Lila Tretikov is leaving her position as the Executive Director of the Wikimedia Foundation in the midst of turmoil over lack of communication about the non-profit’s plans.
In an open letter to the Board of Trustees, “tech gnome” Ariel Glenn of the Wikimedia Foundation described the current company climate as “toxic.” He says that the WMF is “bleeding out. Slowly at first, but it’s just a matter of time — and probably not much of it — before that trickle turns into a flood.” The letter pleaded with “the one organization that has the ability to stop it, to step in and do so.”
Glenn describes a grim situation behind the doors of Wikimedia. His litany of reasons include “bad hirings, decisions in secret, dissembling and coverups about the processes that led to those decisions; refusal or inability to state a clear vision, let alone get buy-in or the involvement of staff/community in shaping that vision; restructuring the organization following these same broken processes,” but it’s “not just about an [Executive Director].”
Despite a public call for Tretikov’s dismissal, Glenn notes that is will only be the “first step” in a “mountain” of “hard, painful, exhausting work” that the foundation faces in the wake of her decisions.
In November at The Meeting (you all know which one I mean), Jimmy Wales called on all of us to give Lila Tretikov a second chance, a chance to rebuild the trust that had been lost. We’re well beyond that point now. That trust is irrevocably broken. It’s possible that she would be able to play a part in the healing and regrouping that must happen within the WMF going forwards, but only as a private individual.
Today, Tretikov beat them to the punch. The day after this indictment of her leadership was published, Tretikov decided that it is time for her to move on from the WMF. This immediately follows questions from Wikimedia’s massive volunteer community about a previously undisclosed grant from the Knight Foundation.
The $250,000 grant was awarded this past September to Tretikov, on behald of the WMF, “to advance new models for finding information by supporting stage one development of the Knowledge Engine by Wikipedia, a system for discovering reliable and trustworthy public information on the Internet.” Despite the grant letter having been uploaded by Wikimedia itself, Tretikov denied that Wikimedia was pursuing plans for a search engine.

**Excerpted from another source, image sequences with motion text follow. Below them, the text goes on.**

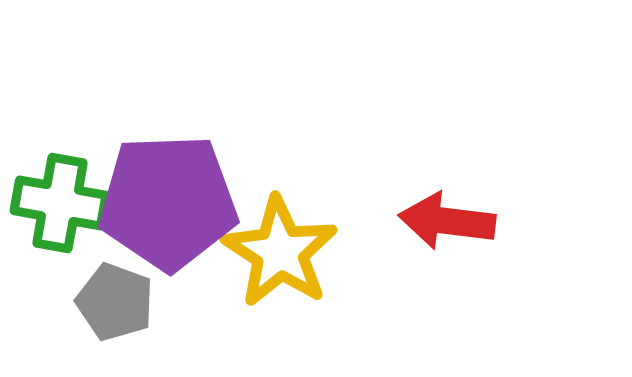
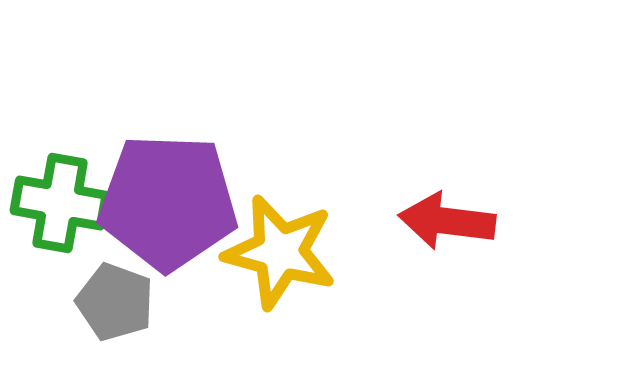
purple pentagon: rotated 4 degrees clockwise
yellow star: rotated 18 degrees counterclockwise
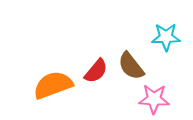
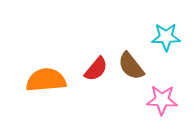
red semicircle: moved 2 px up
orange semicircle: moved 7 px left, 5 px up; rotated 15 degrees clockwise
pink star: moved 8 px right, 1 px down
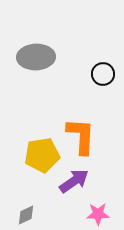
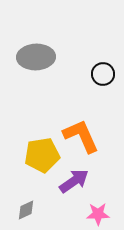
orange L-shape: rotated 27 degrees counterclockwise
gray diamond: moved 5 px up
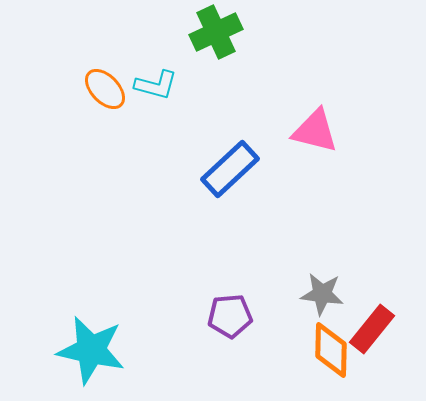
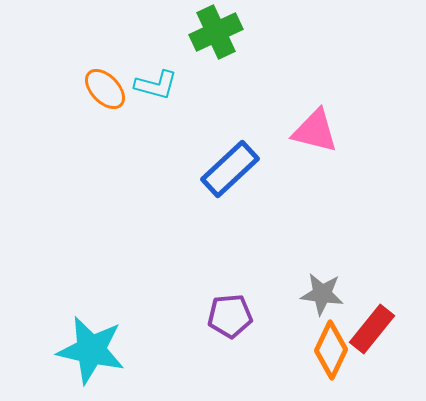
orange diamond: rotated 24 degrees clockwise
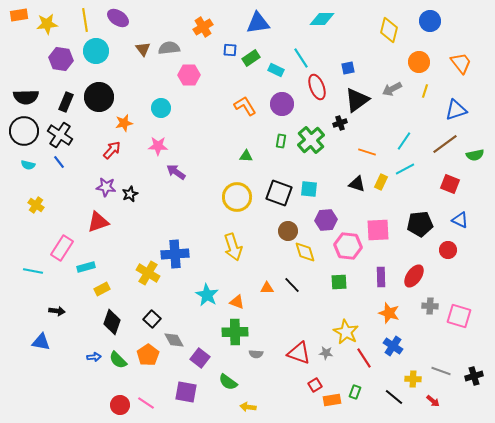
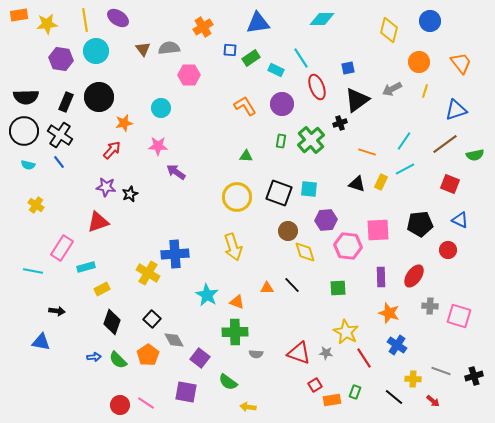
green square at (339, 282): moved 1 px left, 6 px down
blue cross at (393, 346): moved 4 px right, 1 px up
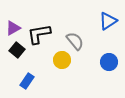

In a “discovery” meeting earlier in the month regarding the “Knowledge Engine,” Tretikov claimed she “didn’t realize the need to share very raw, nascent ideas,” and said that she “got a lot of feedback that taking early ideas (at the brainstorm/pie in the sky stage) out to the community would cause too much turmoil and pushback.” She asserted that conversations with the community would have been involved in the process, but “as a second stage, where it should have been first.”
Caitlyn Virtue, Wikimedia’s Director of Development, was a bit more blunt:
This is bad, and not just bad for our relationship with Knight. It’s clear that leadership did not follow our own movements’ best practices, that we don’t seem to know the way that wikimedia works. That’s a really big problem. The ripple effects of this are many and large.
And despite Design Manager Moiz Syed’s concerns regarding all of the “bad press” regarding Tretikov’s opaque approach to a foundation built upon transparency, Tretikov said that “the press is wrong on issues, not necessarily bad.”
But Wikimedia’s User Experience Engineer Julien Girault brought a dose of reality to the table:
At some point, we start feeling shame about what we’re doing, which causes problems. 3 of our goals are about search. The Knight grant talks about a search engine, and some mock-ups look like google. There are legitimate reasons people might think we might be planning to create a google competitor.
Tomasz Finc, Director of Discovery, specified during the meeting that they are “building an internal search engine, and we are not building a broad one.” But despite Lila’s protests that the grant information had been shared “without context,” the damage had already been done.
William Beutler, one of the editors and The Wikipedian blogger, described an “increasing alienation of the community from the foundation” in an interview with Motherboard, a sentiment loudly echoed in Ariel Glenn’s letter to the Board.
Despite all of this, Lila Tretikov has framed her time with the Wikimedia Foundation as something largely positive. She believes that they have “accomplished a lot together,” making a somewhat ironic claim about “stemming the loss of our editorial community.”
Lila’s last day will be March 31st, and the Wikimedia Foundation will appoint interim leadership while they search for a new Executive Director. Their vision remains the same: “a world in which every person can share the sum of all knowledge.”
Hopefully, under new leadership, that knowledge will include Wikimedia itself.